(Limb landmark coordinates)
_ _ _ _ _

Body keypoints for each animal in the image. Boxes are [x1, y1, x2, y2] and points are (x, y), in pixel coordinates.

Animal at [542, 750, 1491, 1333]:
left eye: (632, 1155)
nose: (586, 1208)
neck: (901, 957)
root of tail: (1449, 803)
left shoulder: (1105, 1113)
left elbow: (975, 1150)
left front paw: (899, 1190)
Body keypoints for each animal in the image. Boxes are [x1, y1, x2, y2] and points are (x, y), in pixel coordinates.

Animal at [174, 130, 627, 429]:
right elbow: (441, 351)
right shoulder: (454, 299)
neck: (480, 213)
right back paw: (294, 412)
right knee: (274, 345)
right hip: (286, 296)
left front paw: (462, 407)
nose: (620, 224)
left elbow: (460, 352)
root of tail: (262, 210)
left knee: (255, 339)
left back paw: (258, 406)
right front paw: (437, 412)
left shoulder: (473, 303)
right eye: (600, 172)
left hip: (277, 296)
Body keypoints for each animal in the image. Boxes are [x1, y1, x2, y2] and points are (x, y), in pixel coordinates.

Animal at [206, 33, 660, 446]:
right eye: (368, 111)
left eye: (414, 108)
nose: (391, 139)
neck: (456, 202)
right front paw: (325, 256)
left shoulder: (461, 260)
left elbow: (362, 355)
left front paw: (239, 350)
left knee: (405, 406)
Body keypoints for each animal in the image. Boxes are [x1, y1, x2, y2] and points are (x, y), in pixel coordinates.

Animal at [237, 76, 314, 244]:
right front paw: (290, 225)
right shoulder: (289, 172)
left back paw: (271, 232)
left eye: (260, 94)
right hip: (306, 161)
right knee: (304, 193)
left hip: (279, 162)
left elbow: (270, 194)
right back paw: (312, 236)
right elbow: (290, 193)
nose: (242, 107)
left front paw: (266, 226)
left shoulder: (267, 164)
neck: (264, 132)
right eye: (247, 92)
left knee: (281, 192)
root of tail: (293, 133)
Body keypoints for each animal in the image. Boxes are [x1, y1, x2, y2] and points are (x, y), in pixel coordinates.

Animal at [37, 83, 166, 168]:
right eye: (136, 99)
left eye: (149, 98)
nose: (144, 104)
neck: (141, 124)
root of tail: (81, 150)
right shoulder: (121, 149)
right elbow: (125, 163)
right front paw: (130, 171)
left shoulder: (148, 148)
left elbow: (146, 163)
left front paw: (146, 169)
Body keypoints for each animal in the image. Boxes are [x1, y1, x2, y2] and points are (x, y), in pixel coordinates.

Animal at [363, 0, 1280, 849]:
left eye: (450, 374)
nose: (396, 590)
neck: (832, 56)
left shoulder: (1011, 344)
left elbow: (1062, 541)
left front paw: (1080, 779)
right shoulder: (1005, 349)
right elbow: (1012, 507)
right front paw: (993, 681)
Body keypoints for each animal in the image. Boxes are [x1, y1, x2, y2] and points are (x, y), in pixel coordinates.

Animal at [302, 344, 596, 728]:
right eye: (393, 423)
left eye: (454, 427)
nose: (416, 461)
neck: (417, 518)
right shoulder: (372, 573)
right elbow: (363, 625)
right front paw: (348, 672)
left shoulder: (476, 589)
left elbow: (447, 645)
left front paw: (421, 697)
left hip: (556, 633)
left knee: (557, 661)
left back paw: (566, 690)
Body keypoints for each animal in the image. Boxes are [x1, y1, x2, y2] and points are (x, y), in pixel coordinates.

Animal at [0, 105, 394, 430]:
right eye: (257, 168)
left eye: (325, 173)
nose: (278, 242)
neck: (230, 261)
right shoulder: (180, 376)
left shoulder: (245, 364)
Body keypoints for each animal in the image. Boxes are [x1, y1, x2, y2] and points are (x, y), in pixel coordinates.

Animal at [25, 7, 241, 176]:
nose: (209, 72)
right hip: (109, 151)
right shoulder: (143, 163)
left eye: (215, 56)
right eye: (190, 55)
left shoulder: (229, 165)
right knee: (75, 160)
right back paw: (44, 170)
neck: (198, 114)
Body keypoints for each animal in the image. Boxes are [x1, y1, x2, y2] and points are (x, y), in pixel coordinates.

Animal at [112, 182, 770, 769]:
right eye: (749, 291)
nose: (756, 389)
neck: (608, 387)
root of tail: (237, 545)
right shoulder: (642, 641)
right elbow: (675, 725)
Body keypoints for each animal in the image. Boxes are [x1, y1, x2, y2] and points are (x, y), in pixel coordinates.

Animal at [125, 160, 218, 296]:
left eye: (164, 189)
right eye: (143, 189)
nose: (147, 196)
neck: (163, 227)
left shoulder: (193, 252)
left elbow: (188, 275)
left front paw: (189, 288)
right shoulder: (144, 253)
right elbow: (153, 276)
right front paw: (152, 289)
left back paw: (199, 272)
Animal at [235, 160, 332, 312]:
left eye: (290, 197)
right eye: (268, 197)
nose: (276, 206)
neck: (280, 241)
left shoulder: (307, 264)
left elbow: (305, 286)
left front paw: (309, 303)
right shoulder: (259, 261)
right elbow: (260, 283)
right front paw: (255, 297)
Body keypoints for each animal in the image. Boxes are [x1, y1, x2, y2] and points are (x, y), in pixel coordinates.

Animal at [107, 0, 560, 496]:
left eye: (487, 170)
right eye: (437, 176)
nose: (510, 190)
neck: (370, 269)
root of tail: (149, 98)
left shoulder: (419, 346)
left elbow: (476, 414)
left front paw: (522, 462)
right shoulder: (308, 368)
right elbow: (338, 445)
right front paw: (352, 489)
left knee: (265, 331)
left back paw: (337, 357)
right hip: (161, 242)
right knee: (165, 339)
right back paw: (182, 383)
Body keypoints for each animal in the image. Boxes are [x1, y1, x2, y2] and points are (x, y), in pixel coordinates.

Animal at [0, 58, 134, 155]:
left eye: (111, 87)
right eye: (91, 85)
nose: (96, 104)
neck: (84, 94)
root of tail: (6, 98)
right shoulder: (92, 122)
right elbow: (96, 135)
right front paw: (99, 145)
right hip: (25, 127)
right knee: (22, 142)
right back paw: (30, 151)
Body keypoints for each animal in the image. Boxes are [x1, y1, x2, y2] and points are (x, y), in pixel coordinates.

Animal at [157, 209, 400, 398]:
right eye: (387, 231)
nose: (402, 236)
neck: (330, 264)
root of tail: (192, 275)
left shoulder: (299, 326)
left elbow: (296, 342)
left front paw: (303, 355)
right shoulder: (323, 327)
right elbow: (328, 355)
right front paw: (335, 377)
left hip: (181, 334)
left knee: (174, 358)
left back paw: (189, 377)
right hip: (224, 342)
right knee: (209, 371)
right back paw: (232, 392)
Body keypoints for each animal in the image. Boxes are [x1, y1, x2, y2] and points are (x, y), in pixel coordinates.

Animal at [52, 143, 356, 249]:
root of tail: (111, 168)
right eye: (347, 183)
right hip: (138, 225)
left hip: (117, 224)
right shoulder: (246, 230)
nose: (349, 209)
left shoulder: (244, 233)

_ _ _ _ _

Required work: Starting at the line that has "left elbow: (362, 355)" and ending at the line that has "root of tail: (293, 133)", please write out the lines above exactly, leaving out all others.

Task output:
left elbow: (362, 355)
left front paw: (239, 350)
left knee: (405, 406)
Body keypoints for each animal in the image. Boxes are [x1, y1, x2, y2] and points are (x, y), in pixel coordinates.

Animal at [237, 76, 314, 244]:
right front paw: (290, 225)
right shoulder: (289, 172)
left back paw: (271, 232)
left eye: (260, 94)
right hip: (306, 161)
right knee: (304, 193)
left hip: (279, 162)
left elbow: (270, 194)
right back paw: (312, 236)
right elbow: (290, 193)
nose: (242, 107)
left front paw: (266, 226)
left shoulder: (267, 164)
neck: (264, 132)
right eye: (247, 92)
left knee: (281, 192)
root of tail: (293, 133)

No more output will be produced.